Под полотняным навесом цвета дождевых облаков желтые и красные одежды цыганок и яркий блеск их монист тонули в дымной мгле от множества трубок, из которых то и дело вылетали рубиновые искры.
Тихо, завораживающе звучал женский голос, — быть может, пел, укачивая младенца или успокаивая боль.

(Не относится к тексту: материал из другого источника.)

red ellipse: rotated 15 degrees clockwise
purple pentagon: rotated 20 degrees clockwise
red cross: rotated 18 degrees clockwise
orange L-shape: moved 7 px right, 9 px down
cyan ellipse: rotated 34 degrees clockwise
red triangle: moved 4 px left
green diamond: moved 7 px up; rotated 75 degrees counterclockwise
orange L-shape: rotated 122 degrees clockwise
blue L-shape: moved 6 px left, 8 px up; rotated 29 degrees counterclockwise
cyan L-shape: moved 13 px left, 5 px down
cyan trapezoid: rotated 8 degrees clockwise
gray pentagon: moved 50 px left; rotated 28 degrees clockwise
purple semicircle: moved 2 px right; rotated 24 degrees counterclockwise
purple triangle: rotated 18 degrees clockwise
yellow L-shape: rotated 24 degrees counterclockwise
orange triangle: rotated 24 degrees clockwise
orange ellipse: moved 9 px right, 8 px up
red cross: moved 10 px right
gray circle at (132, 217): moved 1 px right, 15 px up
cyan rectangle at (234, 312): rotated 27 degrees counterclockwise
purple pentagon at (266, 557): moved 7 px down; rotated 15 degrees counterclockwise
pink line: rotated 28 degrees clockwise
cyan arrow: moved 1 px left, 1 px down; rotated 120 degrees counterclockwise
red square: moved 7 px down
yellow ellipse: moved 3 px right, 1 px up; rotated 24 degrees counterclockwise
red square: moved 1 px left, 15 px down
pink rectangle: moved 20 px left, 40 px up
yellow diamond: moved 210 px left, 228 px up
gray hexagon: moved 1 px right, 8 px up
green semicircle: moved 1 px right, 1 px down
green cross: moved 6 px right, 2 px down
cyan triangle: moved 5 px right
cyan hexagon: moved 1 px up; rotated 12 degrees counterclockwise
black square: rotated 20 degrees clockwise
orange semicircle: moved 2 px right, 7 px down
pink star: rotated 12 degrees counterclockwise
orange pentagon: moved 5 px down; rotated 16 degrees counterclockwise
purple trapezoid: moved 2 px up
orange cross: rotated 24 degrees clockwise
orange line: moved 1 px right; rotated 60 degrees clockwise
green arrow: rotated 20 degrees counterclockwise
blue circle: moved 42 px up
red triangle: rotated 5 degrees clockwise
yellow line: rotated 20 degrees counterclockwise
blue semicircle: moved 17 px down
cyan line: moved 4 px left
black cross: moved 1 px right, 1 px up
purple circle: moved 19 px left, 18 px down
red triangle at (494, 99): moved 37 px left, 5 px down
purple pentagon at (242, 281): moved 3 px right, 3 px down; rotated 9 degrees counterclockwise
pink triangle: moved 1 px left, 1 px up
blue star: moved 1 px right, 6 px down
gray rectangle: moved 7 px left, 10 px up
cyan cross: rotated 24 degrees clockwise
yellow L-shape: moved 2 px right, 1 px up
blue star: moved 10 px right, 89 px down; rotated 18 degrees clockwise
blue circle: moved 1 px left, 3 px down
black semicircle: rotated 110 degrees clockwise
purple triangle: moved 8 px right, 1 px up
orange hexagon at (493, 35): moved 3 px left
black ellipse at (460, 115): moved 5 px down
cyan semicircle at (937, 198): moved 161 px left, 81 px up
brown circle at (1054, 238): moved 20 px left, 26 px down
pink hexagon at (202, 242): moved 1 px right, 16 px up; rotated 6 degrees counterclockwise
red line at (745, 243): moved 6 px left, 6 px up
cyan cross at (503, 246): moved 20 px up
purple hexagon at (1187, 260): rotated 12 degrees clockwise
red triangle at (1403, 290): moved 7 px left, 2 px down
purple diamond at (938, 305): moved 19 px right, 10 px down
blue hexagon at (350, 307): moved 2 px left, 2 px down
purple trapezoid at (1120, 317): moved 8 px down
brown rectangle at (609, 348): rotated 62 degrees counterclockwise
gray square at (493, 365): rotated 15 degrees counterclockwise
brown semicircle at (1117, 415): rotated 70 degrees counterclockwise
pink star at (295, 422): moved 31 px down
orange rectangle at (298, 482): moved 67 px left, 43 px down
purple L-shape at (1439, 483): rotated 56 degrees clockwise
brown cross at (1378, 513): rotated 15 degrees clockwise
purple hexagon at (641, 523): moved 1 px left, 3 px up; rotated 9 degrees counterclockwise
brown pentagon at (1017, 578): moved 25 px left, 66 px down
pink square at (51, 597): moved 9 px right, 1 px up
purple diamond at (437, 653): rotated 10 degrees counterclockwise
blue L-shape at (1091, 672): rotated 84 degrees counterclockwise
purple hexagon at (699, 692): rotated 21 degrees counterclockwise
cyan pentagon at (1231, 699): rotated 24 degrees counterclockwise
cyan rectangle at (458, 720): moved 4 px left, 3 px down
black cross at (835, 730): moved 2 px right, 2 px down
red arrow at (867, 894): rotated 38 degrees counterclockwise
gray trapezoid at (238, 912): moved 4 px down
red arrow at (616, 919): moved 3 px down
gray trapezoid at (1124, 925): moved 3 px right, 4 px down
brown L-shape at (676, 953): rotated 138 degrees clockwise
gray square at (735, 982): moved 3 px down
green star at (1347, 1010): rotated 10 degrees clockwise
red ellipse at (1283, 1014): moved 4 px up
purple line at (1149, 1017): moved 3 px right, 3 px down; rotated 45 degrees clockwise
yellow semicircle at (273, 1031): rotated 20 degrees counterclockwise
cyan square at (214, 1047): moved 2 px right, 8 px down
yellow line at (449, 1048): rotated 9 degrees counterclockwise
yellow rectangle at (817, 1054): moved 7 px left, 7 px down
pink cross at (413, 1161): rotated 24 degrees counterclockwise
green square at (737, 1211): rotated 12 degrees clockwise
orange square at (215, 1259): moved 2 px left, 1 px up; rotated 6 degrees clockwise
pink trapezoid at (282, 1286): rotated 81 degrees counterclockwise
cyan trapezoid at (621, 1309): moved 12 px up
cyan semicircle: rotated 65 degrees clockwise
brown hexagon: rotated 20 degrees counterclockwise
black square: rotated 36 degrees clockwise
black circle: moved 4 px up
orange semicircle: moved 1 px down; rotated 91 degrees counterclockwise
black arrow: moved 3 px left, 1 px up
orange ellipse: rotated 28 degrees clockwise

Аника зябко ежилась под мелким дождем, вверив свою судьбу и свою ладонь темной руке гадалки. Слова гадания, то редкие, то быстрые и невнятные, вселяли надежду или страх. Аника испуганно следила за пальцем ворожеи, который искал на ее ладони жизненные пути, тропинки счастья и рощи любви.
Поднялся ветер, дождь усилился. Резкий голос из-под навеса грубо произнес какие-то слова.
Гадалка получила деньги и направилась к телеге. Аника, низко опустив голову, вошла во двор. Проходя под дубом у ворот, заметила слабый след автомобильной шины. Взгляд ее скользнул к туманному горизонту… Она вздохнула. Все дороги были скрыты под частым серым дождем. Она сделала резкое движение, как бы отгоняя от себя что-то, и побежала к дому. Собаки, сбившиеся в кучу под навесом, едва взглянули на нее.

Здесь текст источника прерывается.